Problemas a resolver
1 - No texto sobre o Pantanal, qual organização desenvolveu a pesquisa apresentada durante o evento em Campo Grande?
2 - Segundo o texto sobre o Pantanal, por que produtores rurais, prestadores de serviços, comunidades tradicionais e povos indígenas receberiam subsídio ambiental? Responda em uma a três frases.
3 - Dê continuidade ao texto sobre o Pantanal a partir da última frase apresentada.

Comunidades e produtores que cuidam do Pantanal podem preservar U$ 60 bi
Número foi apresentado em evento que contou com a participação do doutor em ecologia da Unesco
Comunidades que contribuem com "serviços ecossistêmicos" no Pantanal podem garantir a preservação de U$ 60 bilhões em terras por cuidar do ambiente. Manejo das águas em tempo de cheia ou medidas contra incêndios florestais são alguns exemplos. É o que apontou a pesquisa desenvolvida pela Wetlands International Brasil, apresentada nesta semana durante evento em Campo Grande. O evento "Conexão das Águas" faz parte do Programa Corredor Azul e propõe uma alternativa para a preservação das áreas úmidas no bioma pantaneiro.
A ideia é que os produtores rurais, prestadores de serviços, comunidades tradicionais e povos indígenas recebam subsídio ambiental pelos serviços prestados na terra, que impactam toda a sociedade. O programa é uma proposta feita pelos pesquisadores Fábio Bolzan (Wetlands International Brasil), Romullo Louzada (Imasul) e Fábio Roque (UFMS).
Tudo o que a propriedade oferece de benéfico ao meio ambiente, como por exemplo: água de qualidade, “ar limpo”, biodiversidade presente e espécies que contribuem diretamente com ecossistema, ajudam a conservar o "valor" desse ecossistema.
O evento contou com a participação do doutor em ecologia Karl Mathias Wantzen, que participa da Unesco (Organização das Nações Unidas para a Educação, a Ciência e a Cultura) e atua como professor na Universidade de Tours, França. Ele ministrou a palestra “Cultura Fluvial – Vida como uma dança ao ritmo das águas", em que pontuou a importância da preservação de rios, a variação das águas no mundo e citou o Pantanal.
Sobre PSA (Pagamentos por Serviços Ambientais), Bolzan explicou ao Campo Grande News que o objetivo é conectar pessoas. De forma prática, aqueles que possuem atividades econômicas no Pantanal podem receber por utilizar os recursos em prol da população.

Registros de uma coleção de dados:
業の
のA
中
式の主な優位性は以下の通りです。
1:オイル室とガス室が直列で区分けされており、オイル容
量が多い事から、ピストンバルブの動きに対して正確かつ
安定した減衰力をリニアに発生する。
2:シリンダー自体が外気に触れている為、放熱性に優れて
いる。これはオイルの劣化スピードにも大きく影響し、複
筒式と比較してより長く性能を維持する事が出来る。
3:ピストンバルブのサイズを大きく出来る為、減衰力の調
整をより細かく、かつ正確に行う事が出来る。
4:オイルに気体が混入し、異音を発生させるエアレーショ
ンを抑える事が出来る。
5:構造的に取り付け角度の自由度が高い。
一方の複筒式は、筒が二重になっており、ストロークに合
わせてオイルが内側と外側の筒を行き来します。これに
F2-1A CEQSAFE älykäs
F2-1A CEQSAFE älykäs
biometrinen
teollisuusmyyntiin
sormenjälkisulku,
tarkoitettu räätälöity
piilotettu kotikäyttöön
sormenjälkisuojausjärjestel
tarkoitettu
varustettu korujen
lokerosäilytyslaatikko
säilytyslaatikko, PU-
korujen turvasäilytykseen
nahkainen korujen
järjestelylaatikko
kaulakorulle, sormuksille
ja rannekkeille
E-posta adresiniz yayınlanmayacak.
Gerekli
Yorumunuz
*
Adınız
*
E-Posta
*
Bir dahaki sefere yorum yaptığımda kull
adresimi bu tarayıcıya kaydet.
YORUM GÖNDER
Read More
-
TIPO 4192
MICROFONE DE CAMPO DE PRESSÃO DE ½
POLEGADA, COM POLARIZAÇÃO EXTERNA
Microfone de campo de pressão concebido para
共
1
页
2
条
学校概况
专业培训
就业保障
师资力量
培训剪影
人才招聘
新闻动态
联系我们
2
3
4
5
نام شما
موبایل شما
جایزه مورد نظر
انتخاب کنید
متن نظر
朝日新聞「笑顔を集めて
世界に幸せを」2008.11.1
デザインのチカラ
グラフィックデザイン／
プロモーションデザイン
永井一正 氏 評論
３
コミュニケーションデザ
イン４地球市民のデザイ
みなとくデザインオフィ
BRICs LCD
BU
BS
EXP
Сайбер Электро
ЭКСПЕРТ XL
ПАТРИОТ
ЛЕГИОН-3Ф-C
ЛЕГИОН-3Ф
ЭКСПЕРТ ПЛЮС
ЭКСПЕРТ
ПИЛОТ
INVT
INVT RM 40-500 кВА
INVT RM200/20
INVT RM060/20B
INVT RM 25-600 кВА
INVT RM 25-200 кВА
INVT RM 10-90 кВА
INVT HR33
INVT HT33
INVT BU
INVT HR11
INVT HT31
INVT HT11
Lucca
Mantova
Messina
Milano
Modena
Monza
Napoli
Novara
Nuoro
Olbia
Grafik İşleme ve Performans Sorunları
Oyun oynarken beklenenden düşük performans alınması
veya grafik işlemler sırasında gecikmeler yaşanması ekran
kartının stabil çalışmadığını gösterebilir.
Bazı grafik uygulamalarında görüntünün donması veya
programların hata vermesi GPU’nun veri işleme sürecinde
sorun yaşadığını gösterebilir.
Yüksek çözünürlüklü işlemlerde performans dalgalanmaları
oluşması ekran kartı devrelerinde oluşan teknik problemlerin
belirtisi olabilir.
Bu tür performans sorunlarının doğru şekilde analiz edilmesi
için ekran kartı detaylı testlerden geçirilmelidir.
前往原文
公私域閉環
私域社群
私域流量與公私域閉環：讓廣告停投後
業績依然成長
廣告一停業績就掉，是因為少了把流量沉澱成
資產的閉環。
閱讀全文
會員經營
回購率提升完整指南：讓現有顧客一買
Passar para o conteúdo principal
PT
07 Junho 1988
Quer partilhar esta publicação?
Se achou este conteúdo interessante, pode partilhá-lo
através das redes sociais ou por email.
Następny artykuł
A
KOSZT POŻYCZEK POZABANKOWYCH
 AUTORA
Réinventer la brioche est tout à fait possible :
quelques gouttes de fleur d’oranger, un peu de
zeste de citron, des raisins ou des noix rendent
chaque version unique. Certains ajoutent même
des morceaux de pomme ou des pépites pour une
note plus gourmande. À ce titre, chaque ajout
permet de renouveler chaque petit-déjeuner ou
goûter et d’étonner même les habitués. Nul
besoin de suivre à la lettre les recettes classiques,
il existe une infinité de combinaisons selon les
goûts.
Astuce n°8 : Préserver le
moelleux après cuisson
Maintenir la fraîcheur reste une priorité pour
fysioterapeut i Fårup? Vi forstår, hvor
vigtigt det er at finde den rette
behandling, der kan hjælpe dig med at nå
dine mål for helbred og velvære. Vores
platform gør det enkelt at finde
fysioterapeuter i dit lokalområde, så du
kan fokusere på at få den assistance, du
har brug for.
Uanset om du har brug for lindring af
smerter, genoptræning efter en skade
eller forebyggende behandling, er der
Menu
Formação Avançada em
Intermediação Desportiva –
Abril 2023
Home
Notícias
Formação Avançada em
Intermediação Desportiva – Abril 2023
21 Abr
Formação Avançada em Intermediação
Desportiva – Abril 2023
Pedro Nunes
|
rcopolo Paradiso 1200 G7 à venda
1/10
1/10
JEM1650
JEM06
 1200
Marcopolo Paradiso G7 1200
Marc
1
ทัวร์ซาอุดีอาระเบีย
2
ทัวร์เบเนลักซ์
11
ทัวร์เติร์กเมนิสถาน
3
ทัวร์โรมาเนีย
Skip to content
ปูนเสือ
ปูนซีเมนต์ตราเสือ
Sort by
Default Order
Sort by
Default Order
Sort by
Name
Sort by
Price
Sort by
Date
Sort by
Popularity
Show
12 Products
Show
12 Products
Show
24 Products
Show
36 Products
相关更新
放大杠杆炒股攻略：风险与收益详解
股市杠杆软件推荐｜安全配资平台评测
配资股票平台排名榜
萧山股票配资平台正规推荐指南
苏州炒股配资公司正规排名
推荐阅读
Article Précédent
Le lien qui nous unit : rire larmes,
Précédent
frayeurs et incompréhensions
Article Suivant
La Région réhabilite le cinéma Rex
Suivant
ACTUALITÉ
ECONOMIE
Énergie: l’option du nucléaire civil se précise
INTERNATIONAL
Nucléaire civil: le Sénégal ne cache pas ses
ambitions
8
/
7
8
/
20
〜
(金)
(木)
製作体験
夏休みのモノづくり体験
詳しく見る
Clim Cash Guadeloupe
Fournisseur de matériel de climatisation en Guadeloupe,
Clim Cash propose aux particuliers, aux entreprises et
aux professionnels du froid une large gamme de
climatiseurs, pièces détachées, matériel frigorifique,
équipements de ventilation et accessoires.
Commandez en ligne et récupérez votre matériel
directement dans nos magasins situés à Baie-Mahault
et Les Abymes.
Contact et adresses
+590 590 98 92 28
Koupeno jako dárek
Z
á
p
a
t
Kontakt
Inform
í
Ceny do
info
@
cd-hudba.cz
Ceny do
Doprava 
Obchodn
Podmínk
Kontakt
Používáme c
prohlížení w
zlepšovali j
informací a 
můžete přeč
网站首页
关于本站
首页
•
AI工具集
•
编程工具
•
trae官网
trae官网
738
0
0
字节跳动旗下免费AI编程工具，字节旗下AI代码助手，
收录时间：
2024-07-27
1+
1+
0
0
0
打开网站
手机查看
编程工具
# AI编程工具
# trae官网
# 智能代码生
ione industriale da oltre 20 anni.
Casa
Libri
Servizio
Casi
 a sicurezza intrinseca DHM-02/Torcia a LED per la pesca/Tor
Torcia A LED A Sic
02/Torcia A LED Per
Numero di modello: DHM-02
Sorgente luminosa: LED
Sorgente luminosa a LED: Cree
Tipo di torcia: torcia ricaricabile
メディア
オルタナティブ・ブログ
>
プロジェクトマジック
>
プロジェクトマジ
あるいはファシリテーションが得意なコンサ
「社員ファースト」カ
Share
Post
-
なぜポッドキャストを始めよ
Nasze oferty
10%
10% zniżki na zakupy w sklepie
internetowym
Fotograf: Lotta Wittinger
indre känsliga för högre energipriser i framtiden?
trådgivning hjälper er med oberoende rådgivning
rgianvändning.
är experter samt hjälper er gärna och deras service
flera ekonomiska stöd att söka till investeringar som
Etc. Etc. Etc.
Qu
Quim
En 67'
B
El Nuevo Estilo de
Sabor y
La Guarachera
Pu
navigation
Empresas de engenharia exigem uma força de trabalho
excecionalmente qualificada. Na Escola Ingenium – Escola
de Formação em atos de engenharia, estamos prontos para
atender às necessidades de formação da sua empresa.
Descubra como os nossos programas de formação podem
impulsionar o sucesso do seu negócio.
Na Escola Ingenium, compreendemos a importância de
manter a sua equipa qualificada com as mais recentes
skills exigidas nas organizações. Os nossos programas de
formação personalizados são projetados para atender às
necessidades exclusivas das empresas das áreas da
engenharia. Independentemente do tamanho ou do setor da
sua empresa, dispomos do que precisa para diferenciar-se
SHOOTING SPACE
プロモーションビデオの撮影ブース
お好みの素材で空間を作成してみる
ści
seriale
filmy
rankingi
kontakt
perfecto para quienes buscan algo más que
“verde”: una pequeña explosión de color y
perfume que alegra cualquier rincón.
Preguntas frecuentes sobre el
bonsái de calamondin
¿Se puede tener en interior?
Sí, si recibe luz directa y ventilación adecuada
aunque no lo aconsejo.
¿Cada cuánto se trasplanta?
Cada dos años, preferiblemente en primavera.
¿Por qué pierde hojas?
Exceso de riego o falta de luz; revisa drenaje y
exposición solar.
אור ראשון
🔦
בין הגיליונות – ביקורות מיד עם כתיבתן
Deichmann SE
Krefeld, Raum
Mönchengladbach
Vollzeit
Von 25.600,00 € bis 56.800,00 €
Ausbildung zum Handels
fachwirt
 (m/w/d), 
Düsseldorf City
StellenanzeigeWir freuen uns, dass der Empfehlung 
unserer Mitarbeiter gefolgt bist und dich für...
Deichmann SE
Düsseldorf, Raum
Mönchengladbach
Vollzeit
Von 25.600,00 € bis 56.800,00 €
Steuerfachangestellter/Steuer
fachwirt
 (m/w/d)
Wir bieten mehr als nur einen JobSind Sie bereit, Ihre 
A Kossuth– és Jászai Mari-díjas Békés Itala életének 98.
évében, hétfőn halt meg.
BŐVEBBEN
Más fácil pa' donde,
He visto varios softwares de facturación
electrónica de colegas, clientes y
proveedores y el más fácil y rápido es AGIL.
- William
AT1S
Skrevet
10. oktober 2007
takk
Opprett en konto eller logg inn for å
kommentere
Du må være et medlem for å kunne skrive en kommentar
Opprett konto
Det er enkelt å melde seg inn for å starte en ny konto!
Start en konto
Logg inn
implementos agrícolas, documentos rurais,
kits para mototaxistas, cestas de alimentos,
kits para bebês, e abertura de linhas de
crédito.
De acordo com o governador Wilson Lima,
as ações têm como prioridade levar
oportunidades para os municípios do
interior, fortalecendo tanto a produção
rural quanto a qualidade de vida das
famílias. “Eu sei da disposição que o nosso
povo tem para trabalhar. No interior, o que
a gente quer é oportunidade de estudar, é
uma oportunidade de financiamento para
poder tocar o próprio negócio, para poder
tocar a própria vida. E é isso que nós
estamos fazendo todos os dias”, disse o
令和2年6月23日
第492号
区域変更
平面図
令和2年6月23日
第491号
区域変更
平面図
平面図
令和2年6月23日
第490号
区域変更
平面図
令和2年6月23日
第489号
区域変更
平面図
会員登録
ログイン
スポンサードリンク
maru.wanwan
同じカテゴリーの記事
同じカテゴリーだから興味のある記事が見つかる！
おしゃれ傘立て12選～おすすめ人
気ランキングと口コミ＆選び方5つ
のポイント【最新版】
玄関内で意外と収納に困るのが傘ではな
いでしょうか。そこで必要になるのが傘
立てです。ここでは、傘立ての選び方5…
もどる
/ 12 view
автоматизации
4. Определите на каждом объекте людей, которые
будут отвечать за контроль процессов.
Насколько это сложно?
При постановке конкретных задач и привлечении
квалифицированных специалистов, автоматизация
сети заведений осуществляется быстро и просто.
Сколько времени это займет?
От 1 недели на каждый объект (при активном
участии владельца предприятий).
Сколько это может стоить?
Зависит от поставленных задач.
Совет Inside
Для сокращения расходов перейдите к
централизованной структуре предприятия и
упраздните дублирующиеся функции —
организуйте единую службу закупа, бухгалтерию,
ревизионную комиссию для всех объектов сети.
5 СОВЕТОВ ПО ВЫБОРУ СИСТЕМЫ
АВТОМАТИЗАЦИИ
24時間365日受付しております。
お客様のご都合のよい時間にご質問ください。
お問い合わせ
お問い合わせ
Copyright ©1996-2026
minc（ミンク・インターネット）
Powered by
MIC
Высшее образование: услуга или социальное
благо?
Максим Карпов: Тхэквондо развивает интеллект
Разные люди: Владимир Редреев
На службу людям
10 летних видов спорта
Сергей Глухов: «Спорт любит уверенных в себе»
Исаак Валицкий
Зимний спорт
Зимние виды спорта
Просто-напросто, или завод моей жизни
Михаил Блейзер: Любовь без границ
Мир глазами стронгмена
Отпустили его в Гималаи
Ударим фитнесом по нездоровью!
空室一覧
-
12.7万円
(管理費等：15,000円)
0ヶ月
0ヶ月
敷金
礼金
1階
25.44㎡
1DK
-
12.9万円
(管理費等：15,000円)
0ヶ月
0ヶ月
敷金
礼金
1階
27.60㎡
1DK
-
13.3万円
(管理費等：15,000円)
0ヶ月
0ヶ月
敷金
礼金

Respostas do exercício
1 - A Wetlands International Brasil.

2 - Eles receberiam o subsídio pelos serviços prestados na terra, como o manejo das águas em tempo de cheia e as medidas contra incêndios florestais. Esses serviços impactam toda a sociedade.

3 -
“Por um lado temos o provedor, que é quem vai receber os recursos financeiros, e do outro lado tem os pagadores. Quem fornece recebe e quem consome paga. Isso seria, por exemplo, o caso da pessoa que antes produzia gado, mas agora, com a inundação das áreas, presta o serviço de filtragem dessa água que está na propriedade dele, então receberia por esse serviço prestado”, disse.
Valor - Os pesquisadores estimaram o valor dos SE (Serviços Ecossistêmicos) utilizando como base no Uso e Ocupação do Solo (gramíneas, florestas, áreas úmidas, agropecuária) e atribuindo valores dos SE para cada tipo de Uso e Ocupação do Solo. Na tabela esquematizada pelos estudiosos, cuidar das áreas úmidas poderiam garantir valor de até U$ 15.393.772, enquanto das pastagens asseguraria U$ 50.562.588 em recursos.
Bolzan revelou que a pesquisa indica que o valor dos SE das terras do Pantanal é muito maior do que o atualmente reconhecido pelo mercado, sociedade, formuladores de políticas e tomadores de decisão.
No Pantanal "o valor dos SE superaram significativamente a região do Planalto (em média 62% contra 38% respectivamente). Sob a ótica das atividades antropogênicas (interferência do homem), 89% do valor líquido total é do planalto". Mas por outro lado, se considerarmos a contribuição dos ecossistemas naturais, o planalto representa 32% e o pantanal 68%, detalha o documento.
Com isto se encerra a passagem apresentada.